В. Если пациент сделал подобное заявление, то когда и кому? Были ли свидетели?
С. Оставил ли пациент действенное завещание? Если да, то предъявите его, пожалуйста, муниципальному патологу.
D. Сознавал ли пациент, делая заявление, его последствия? Адекватно ли он/она представлял/представляла свое физическое и психическое состояние? Какие доказательства Вы можете предъявить в подтверждение своих слов?
Е. Рассматривал ли пациент иные варианты кроме эвтаназии? Если да, то какие? Если нет, то почему?
F. Повлияло ли на решение пациента или на Ваше решение какое-нибудь третье лицо? Если да, то каким образом?
III. Дублирующее мнение
А. Консультировались ли вы с другими врачами? Если да, то сообщите, пожалуйста, их имена, адреса и телефоны.
В. К какому заключению пришли ваши коллеги в отношении пунктов I.G и II.D?
С. Видели ли эти доктора пациента? Если да, то когда именно? Если нет, то на чем основывались их заключения?
IV. Эвтаназия
А. Кто осуществил эвтаназию и как именно?
В. Был ли пациент заранее проинформирован о способе эвтаназии? Если да, то как и кем?
С. Уверены ли Вы были в том, что избранный способ эвтаназии даст ожидаемый эффект?
D. Кто еще присутствовал при эвтаназии? Сообщите, пожалуйста, их имена, адреса и телефоны.
Религии богаты всякими уловками
против требования самоубийства;
этим они вкрадываются в доверие
тех, кто влюблен в жизнь.
Ф. Ницше. «Человеческое, слишком человеческое»
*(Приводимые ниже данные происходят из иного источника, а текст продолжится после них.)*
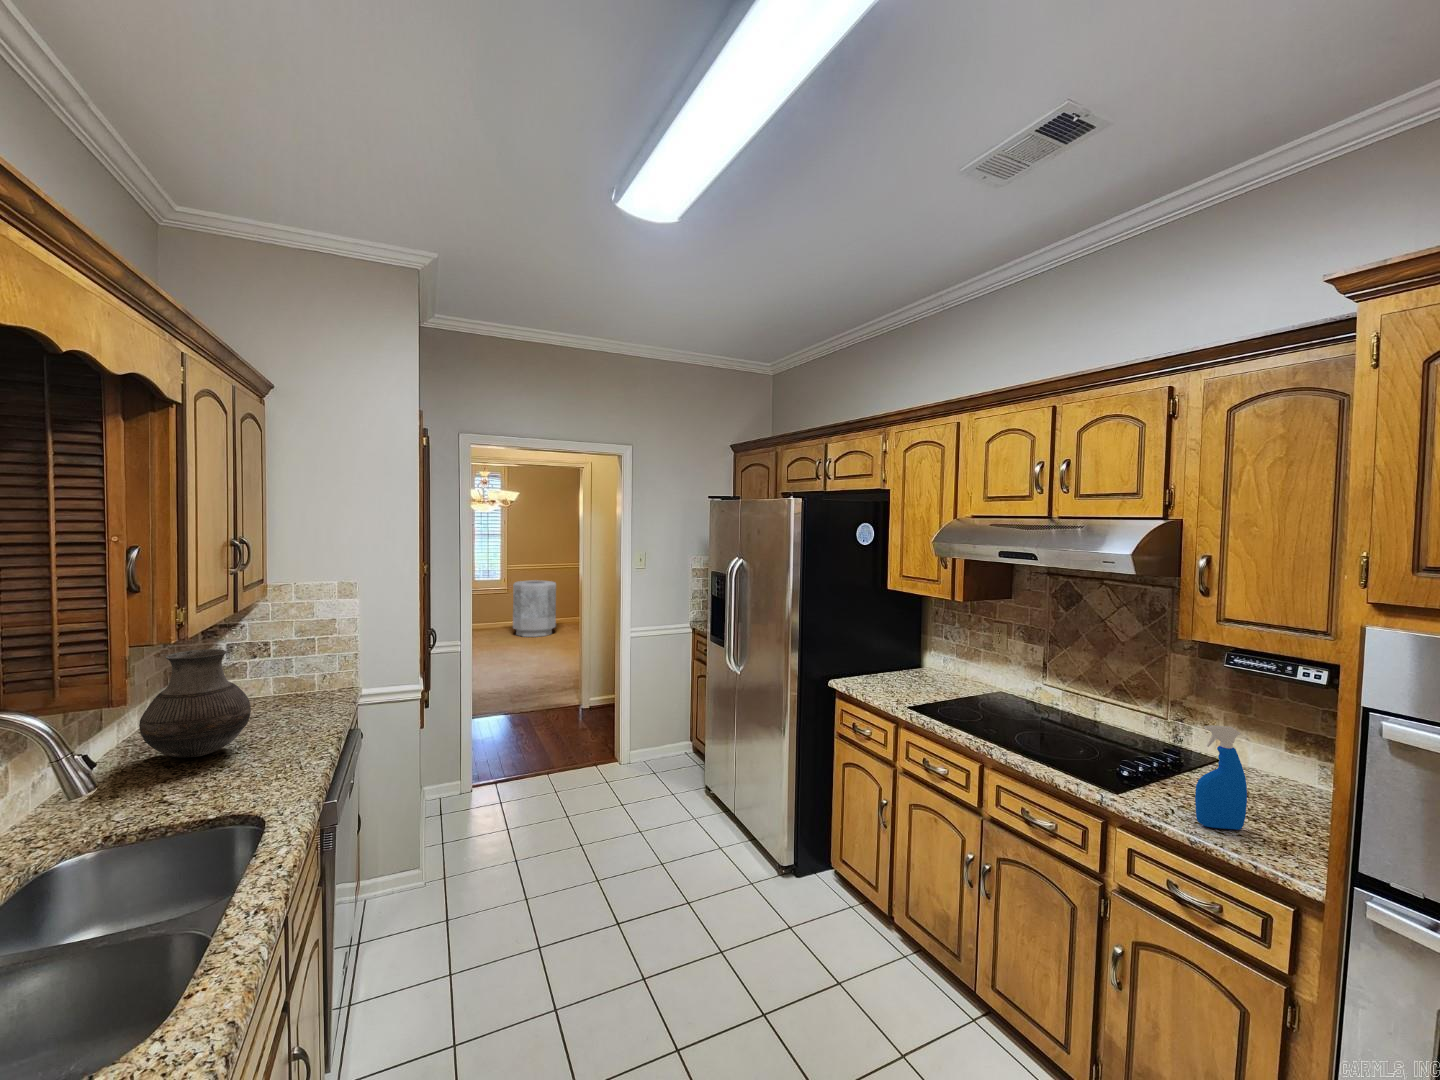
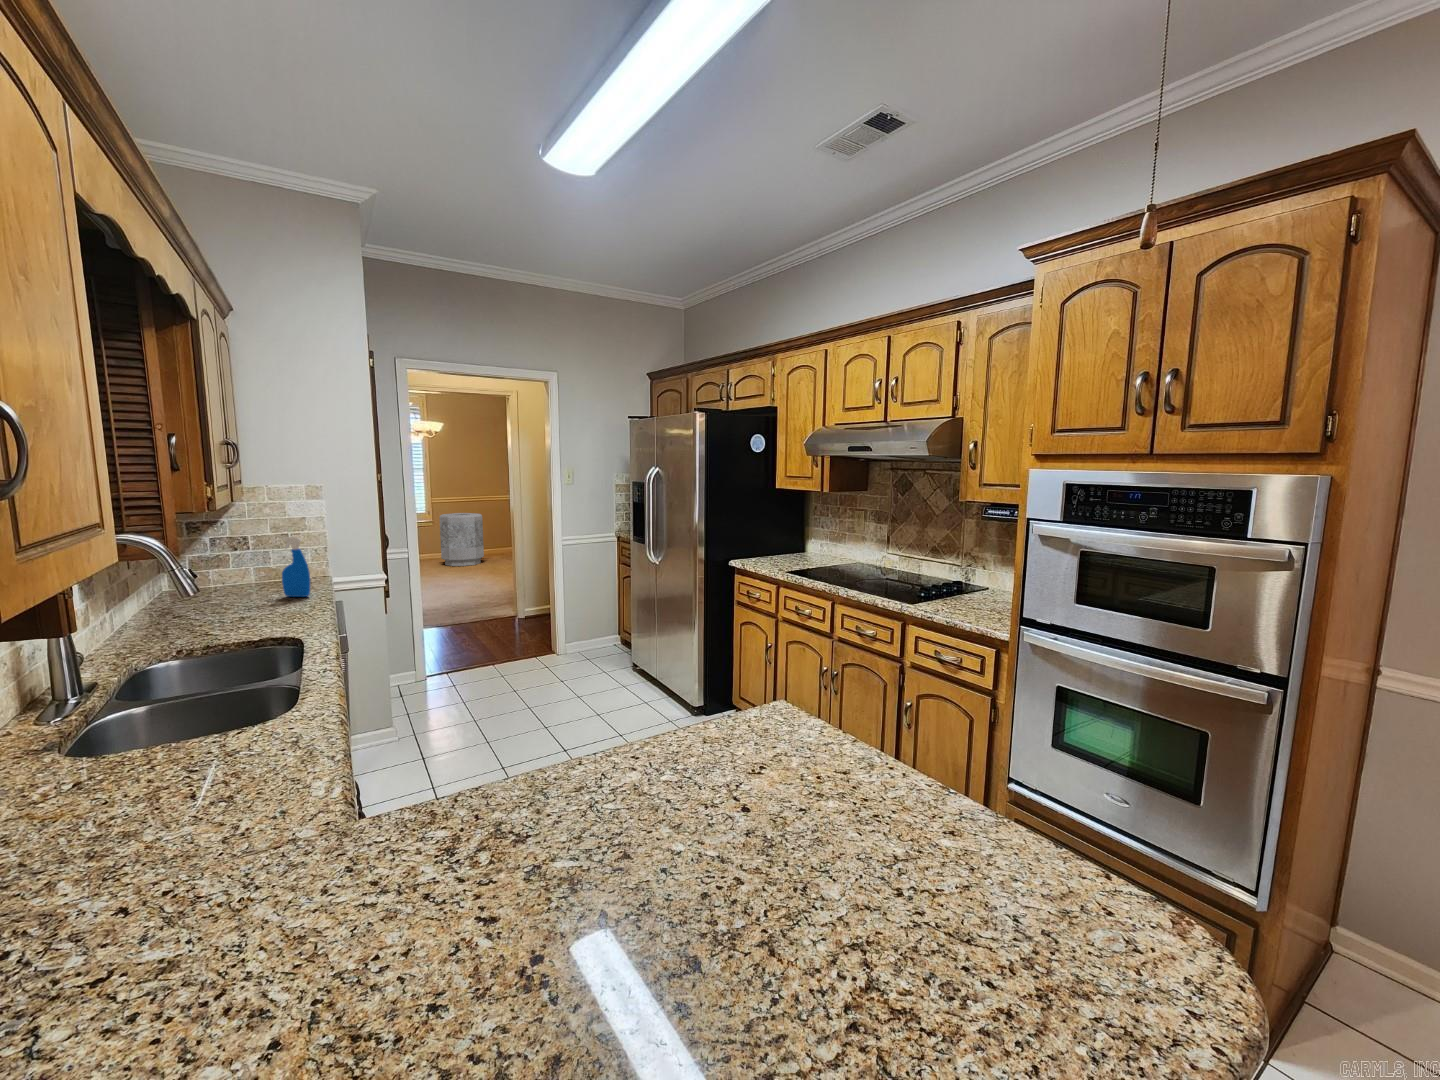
vase: present [139,649,251,758] -> none [168,530,258,614]
spray bottle: present [1195,725,1247,830] -> present [282,537,310,597]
В начале предшествующего раздела было высказано предположение о том, как прачеловек стал человеком: это произошло тогда, когда он не ощутил инстинктом, а осознал свою смертность и понял, что обладает свободой выбора — жить или не жить. Это наверняка было очень страшное открытие, и человек испугался ответственности и еще — бескрайнего одиночества, которое подразумевает такой выбор, оставляющий тебя наедине с небытием. Тогда-то и возникла потребность в боге, тогда-то и появилась религия. Она была нужна прежде всего для того, чтобы никогда не оставаться одному и чтобы кто-то удерживал от маленького шага, отделяющего край обрыва и жизнь от падения в пропасть и смерти. Религия возникла, чтобы примирить человека с идеей смертности, ослабить страх перед небытием, сделать существование возможным. У Достоевского Кириллов формулирует еще более решительно: «Человек только и делал, что выдумывал бога, чтобы жить, не убивая себя; в этом вся всемирная история до сих пор».
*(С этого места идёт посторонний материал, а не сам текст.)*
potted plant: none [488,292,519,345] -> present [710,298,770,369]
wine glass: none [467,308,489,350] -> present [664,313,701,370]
Итак, религия — средство для сохранения рассудка. Она придает жизни разумность и смысл. Верующий человек говорит себе: я живу не просто так, а ради некоей (пусть даже неведомой мне) высшей цели; если мне плохо, больно и страшно, то это так надо, и я должен терпеть; с меня спросят за то, как я жил.
Религия вводит понятие ответственности человека за его поступки и, в конечном итоге, за всю его жизнь. Ответственности окончательной, ибо уйти от нее невозможно. Один из самых убедительных противников самоубийства, Н. Бердяев, пишет: «Каждый несет с_т_р_а_ш_н_у_ю о_т_в_е_т_с_т_в_е_н_н_о_с_т_ь [разрядка моя — Г.Ч.], он или утверждает жизнь, возрождение, надежду — или смерть, разложение, отчаяние». Это сильный аргумент — но лишь для человека верующего. Человек неверующий своей жизнью ничего не утверждает, он просто живет, и, если это человек достойный, то старается прожить так, чтобы ему не было от самого себя противно.